In 2002, Everman finished the season 14-1 and won their second straight state title beating Burnet High School 35-14 at the Alamodome in San Antonio. That Burnet team featured a pair of future NFL players in QB Stephen McGee and WR Jordan Shipley. In the first quarter, Everman DB Corey Fulbright suffered paralysis while making a tackle on a Burnet player. Fulbright underwent emergency surgery at Brook Army Medical Center in San Antonio to save his life. He was paralyzed from the neck down as a result of the injury.

In 2007, the football team was named Class 4A district champions after going undefeated in the regular season and going 14-1, but eventually losing in the semi-finals, where they played Highland Park High School and lost 13-42. (Highland Park High School later lost to Lake Travis High School).

In 2008, the Bulldogs went 14-1 again but on Saturday December 13, 2008, Everman lost 47-34 to Sulphur Springs High School at Texas Stadium. Sulphur Springs High School was behind in the first quarter but began to take over in the last three quarters. Sulphur Springs would win the Class 4A State Championship the next week.
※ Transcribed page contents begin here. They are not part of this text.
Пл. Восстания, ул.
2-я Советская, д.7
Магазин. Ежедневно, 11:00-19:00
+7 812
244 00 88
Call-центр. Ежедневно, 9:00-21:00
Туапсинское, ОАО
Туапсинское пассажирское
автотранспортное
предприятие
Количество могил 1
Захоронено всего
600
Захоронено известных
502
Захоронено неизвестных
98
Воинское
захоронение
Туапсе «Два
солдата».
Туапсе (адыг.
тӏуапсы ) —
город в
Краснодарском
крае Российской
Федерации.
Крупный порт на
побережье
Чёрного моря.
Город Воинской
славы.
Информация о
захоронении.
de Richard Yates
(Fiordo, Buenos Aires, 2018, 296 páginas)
Everman again had a strong season in 2009 advancing to the Class 4A Division II semi-finals before falling to Aledo 35-22. The Bulldogs would finish the season at 11-3.
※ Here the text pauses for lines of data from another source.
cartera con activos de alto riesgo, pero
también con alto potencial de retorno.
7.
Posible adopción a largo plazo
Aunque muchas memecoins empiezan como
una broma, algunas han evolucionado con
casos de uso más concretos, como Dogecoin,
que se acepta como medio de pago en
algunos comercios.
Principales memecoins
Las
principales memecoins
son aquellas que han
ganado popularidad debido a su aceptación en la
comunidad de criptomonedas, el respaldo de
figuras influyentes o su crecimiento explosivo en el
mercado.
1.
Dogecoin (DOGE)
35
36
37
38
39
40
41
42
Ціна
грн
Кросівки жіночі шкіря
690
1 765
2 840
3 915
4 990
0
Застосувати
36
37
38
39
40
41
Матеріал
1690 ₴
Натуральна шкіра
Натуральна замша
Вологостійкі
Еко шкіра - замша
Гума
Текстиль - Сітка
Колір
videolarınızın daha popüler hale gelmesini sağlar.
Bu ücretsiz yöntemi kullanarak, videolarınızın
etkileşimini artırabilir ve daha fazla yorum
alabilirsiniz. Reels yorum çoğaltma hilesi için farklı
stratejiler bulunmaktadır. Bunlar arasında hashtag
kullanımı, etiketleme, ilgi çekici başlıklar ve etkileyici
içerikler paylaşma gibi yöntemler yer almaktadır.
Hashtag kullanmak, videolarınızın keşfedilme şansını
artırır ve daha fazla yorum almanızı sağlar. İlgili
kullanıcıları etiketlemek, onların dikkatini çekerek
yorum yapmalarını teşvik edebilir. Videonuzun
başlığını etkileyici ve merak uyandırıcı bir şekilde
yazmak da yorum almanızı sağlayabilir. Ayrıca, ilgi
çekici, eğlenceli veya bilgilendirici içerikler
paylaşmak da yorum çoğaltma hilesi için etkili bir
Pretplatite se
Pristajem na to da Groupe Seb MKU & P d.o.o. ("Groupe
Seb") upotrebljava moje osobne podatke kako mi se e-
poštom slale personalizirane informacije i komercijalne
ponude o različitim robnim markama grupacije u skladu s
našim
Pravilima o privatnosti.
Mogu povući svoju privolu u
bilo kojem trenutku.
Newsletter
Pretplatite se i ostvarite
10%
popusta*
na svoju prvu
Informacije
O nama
After a few years of limited success between 2010 and 2013, Everman football has rebounded in 2014 and 2015 advancing to the Class 5A Division II quarter-finals in back-to-back seasons.

===Powerlifting===

Powerlifting is a relatively new sport at Everman but the Bulldogs are among the state's elite programs, winning boys Division I THSPA titles in 2006 (shared with Odessa High), 2007, and 2014.
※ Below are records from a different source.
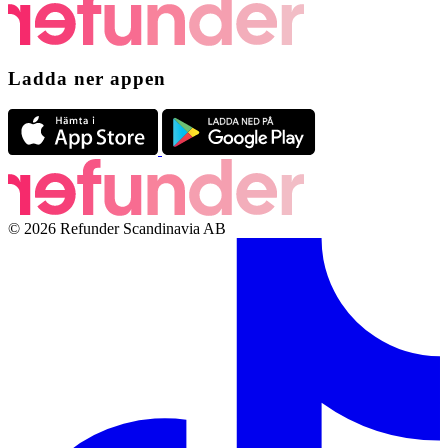
Ladda ner appen
© 2026 Refunder Scandinavia AB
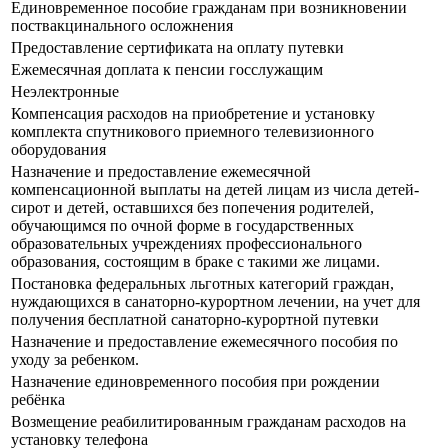
Единовременное пособие гражданам при возникновении
поствакцинального осложнения
Предоставление сертификата на оплату путевки
Ежемесячная доплата к пенсии госслужащим
Неэлектронные
Компенсация расходов на приобретение и установку
комплекта спутникового приемного телевизионного
оборудования
Назначение и предоставление ежемесячной
компенсационной выплаты на детей лицам из числа детей-
сирот и детей, оставшихся без попечения родителей,
обучающимся по очной форме в государственных
образовательных учреждениях профессионального
образования, состоящим в браке с такими же лицами.
Постановка федеральных льготных категорий граждан,
нуждающихся в санаторно-курортном лечении, на учет для
получения бесплатной санаторно-курортной путевки
Назначение и предоставление ежемесячного пособия по
уходу за ребенком.
Назначение единовременного пособия при рождении
ребёнка
Возмещение реабилитированным гражданам расходов на
установку телефона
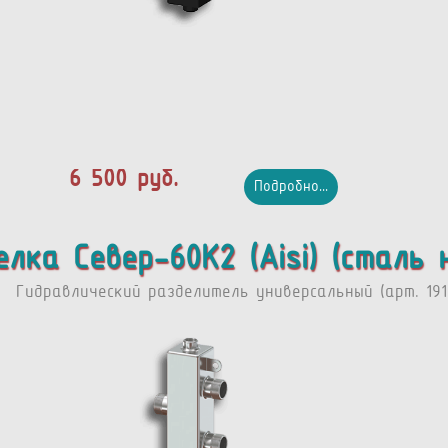
6 500 руб.
Подробно...
елка Север-60К2 (Aisi) (сталь
Гидравлический разделитель универсальный (арт. 191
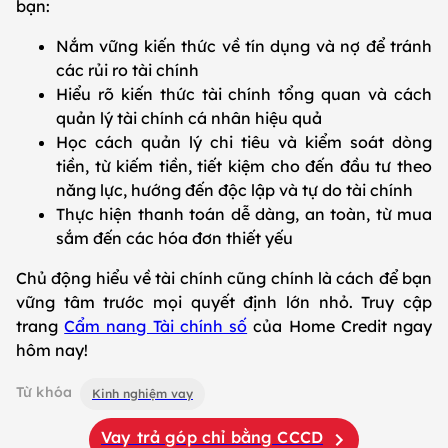
bạn:
Nắm vững kiến thức về tín dụng và nợ để tránh
các rủi ro tài chính
Hiểu rõ kiến thức tài chính tổng quan và cách
quản lý tài chính cá nhân hiệu quả
Học cách quản lý chi tiêu và kiểm soát dòng
tiền, từ kiếm tiền, tiết kiệm cho đến đầu tư theo
năng lực, hướng đến độc lập và tự do tài chính
Thực hiện thanh toán dễ dàng, an toàn, từ mua
sắm đến các hóa đơn thiết yếu
Chủ động hiểu về tài chính cũng chính là cách để bạn
vững tâm trước mọi quyết định lớn nhỏ. Truy cập
trang
Cẩm nang Tài chính số
của Home Credit ngay
hôm nay!
Từ khóa
Kinh nghiệm vay
Vay trả góp chỉ bằng CCCD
== Dale Keeling Field House ==

Construction for the Dale Keeling Field House was completed in 2009. The new field house is named after Dale Keeling, Everman ISD's former director of athletics and Everman High School's former head football coach. The estimated construction cost of the site is $5,275,000. The site sits on the northern end zone of J.E. Marr Stadium (Located behind Everman High School). This field house was dedicated to Dale Keeling.

==Notable alumni==

- George Justice Race – physician, surgeon, and pathologist, 1942 Everman graduate who is responsible for building laboratories at Baylor University Medical Center. He has attended Texas Wesleyan College (Now known as Texas Wesleyan University), Baylor University, University of Texas Southwestern Medical School, Duke University, and Harvard Medical School. He was also a member of the US Air Force. He has worked for Peter Bent Brigham Hospital (Now known as Brigham and Women's Hospital), University of Texas Southwestern Medical School, and Baylor University Medical Center. His work, research, and articles have been published extensively. He has an M.D., PhD, and MSPH. The street which the high school is located on was formerly named Race Street in his honor and was changed to Bulldog Dr. in 1996. A portion of Race Street still runs through the heart of the city.
- Ellis Burks - A 1982 graduate of Everman High School, Burks spent 18 seasons in the Major Leagues hitting .291 and hitting 352 career home runs.
- Andre President - American football player
- Kevin Robinzine - A 1984 graduate of Everman High School, Robinzine won back to back UIL state titles in the 4A Boys 400m dash he then ran the anchor leg for Southern Methodist University's national champion 4x400 relay team in 1986. In the 1988 Seoul Olympics he was part of the gold medal winning United States men's 4x400 relay team, Robinzine ran the third leg.
- Barron Wortham - A 1989 graduate of Everman High School, Wortham played college football at UTEP and was named WAC defensive player of the year in 1993. Wortham spent 7 seasons in the NFL with the Houston Oilers, Tennessee Titans and Dallas Cowboys.